Friday, June 10, 2011


Recently I was writing back and forth with a friend. They asked about the different kinds of writing I do and what all that was about and this is essentially what I told them:

[Right now it's 1862 in Virginia - I got another contract for yet another book, this one about Mennonites, Amish, pacificism, the American Civil War & why some Amish and Mennonites chose to bear arms to fight against slavery. You know how it works? I go to NYC or TO and I say, "Hey, I have an idea for a novel where an Amish boy dreams about flying, even has a natural gift for it, but his Amish community aren't sure such a gifting can be from God" - and NYC and TO say, "No, thanks." So I go to Ohio and Michigan and Oregon and Florida and publishers there say, "Yes, we love it." But then I go to those same publishers in Ohio and Michigan and Oregon and Florida and I say, "Listen, I have another idea for a novel - two sisters, one Catholic, one Communist - they love each other but they hate each other - Stalin is in the mix and Hitler and Berlin and Moscow and Kyiv - There's romance, there's war, there's God" - "No, thanks," they tell me. So I go to NYC and TO with the same idea and to this idea they say, "Yes!" So now I've figured out I want to tell all kinds of stories and I just have to wander from publisher to publisher to find who will publish which stories and that's all I care about. Every thing's a genre in its own way. So I write in all the genres in order to say what I'd like to say.]

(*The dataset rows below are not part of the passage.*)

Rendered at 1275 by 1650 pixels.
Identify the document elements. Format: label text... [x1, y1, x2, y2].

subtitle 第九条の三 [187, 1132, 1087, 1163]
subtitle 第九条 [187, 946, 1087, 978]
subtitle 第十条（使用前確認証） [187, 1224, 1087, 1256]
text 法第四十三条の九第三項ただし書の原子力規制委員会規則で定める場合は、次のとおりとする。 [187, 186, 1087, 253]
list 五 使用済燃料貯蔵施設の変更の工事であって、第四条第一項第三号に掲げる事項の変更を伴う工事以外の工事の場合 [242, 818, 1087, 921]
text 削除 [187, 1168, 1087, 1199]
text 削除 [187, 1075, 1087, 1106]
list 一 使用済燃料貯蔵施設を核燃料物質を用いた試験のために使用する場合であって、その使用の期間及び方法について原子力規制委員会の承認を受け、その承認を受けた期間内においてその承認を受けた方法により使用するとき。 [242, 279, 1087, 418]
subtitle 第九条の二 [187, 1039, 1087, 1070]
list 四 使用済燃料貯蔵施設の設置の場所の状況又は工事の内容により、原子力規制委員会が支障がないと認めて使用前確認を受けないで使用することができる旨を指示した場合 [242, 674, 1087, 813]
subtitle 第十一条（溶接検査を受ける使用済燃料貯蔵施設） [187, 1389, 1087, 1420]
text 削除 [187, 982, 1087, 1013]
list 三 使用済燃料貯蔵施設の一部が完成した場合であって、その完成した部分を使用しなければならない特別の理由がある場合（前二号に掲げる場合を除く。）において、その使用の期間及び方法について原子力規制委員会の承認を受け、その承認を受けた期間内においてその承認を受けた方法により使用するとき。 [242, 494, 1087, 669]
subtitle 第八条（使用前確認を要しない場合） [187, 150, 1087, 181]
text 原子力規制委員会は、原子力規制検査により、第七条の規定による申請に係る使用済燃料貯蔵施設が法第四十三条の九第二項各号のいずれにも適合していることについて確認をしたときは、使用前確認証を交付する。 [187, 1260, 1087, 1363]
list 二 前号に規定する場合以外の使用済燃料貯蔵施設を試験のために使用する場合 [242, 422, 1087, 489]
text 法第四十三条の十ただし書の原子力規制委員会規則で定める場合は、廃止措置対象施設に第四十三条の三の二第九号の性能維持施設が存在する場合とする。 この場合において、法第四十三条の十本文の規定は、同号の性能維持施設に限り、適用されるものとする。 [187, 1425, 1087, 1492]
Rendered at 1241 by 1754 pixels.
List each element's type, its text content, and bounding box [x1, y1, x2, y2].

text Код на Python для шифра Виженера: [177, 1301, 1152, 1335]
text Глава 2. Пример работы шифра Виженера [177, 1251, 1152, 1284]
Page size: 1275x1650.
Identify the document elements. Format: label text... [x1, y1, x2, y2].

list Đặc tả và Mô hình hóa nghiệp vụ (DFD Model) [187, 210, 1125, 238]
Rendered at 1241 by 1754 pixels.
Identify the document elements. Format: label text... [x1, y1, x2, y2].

It occurs to me the same thing happens with all of us when we share our stories, testimonies, messages or meditations with the people in the different worlds we move about in. If we talk to teens, we gear our words to a teenage way of looking at the world so they'll understand what we're saying better. If we talk to seniors, we make sure our words are understood within their frame of reference. The same goes if you are talking to a college crowd, a church group, people at work, or ladies in your neighborhood. We say what we want to say or feel we need to say but we put it in words we think each group will best understand. It's no different with my writing. I'm just going from place to place and telling my stories in ways different groups will best understand them. And one publisher will publish one approach, another will publish an alternative approach.

God talks to us this way too. Sometimes a breeze, sometimes a thunderclap. Sometimes challenging us to think deeply, other times challenging us scarcely to think things through at all. Sometimes Psalm 23, sometimes Psalm 88. Sometimes the gospel of John hits home, sometimes Mark finds us where we live. Sometimes he meets us in church, sometimes in the desert, sometimes in a shopping mall. God comes at us in a thousand different ways with his words of comfort, encouragement and discipline. We have to learn to realize when it's him because, really, he doesn't talk to us exactly the same way each and every time.

Nor are we restricted to only praying to God in a certain way, or worshiping in a certain way, or reading a certain translation of the Bible or reading it in a certain way at a certain time of day. We do not have to come to God only when we're upbeat (churches on Sunday mornings have to take this seriously and stop acting as if everyone is on a spiritual high). Nor do we only have to have real talks with him when we're most sad, discouraged, depressed or frightened. We can come to him with childlike words or deeply penetrating thoughts or in hilarity or in struggle. Some people still think it's irreverent to come to God when you feel frustrated or angry or upset. Not so. As God comes to us in many ways and we approach others in many ways so we have freedom to speak with God in many ways. We see this in the Bible again and again from different people and different writers - they come in all kinds of moods, all the moods under the rainbow. The Psalms alone are a whole display of the entire gamut human emotions can run and all are felt and expressed in his presence.

Tolkien said not all who wander are lost. As far as going from place to place, person to person, and God moment to God moment to speak the truth that is in your heart, this is very true. We are always looking for the right words, the right prayers, the right ways and often feeling that we are failing. Yet to do this honest wandering is enough. Become a holy wanderer and meet God in a million ways and a million places. Become a holy wanderer and tell your stories in a million places too. Be open to where God wishes to take you. Do not presume to restrict the Holy Spirit. With the words of God in your soul let him show you new paths in Christ, new vistas, new faces. You will be amazed at how your life changes and what you can hear clearly and speak clearly.

Live the diversity that is plain to see not only in God's Creation but in God's Book and, by so doing, live again.

1 comment:

Bill L. said...

Again, very nicely said.

It seems to me that sometimes we wander looking for reality, often afraid to admit, even to ourselves, that reality is what we are seeking because, in some strange and perverse way, that search has been stigmatized as disloyal, even traitorous or faithless.

Wonder of wonders -- God, the One calling Himself our "Father" – He is so faceted that true reality has enough frames to fit the art being done, made of all the pictures God is painting of each of our lives. God is not sterile, He is not "tamed" -- and neither should we be. Led and constrained in love and wisdom, yes, but controlled, manipulated, intimidated, dominated and contained -- No! God's essence is being built into us moment by moment and it is to His praise we realize there is a reason so many different leaves exist.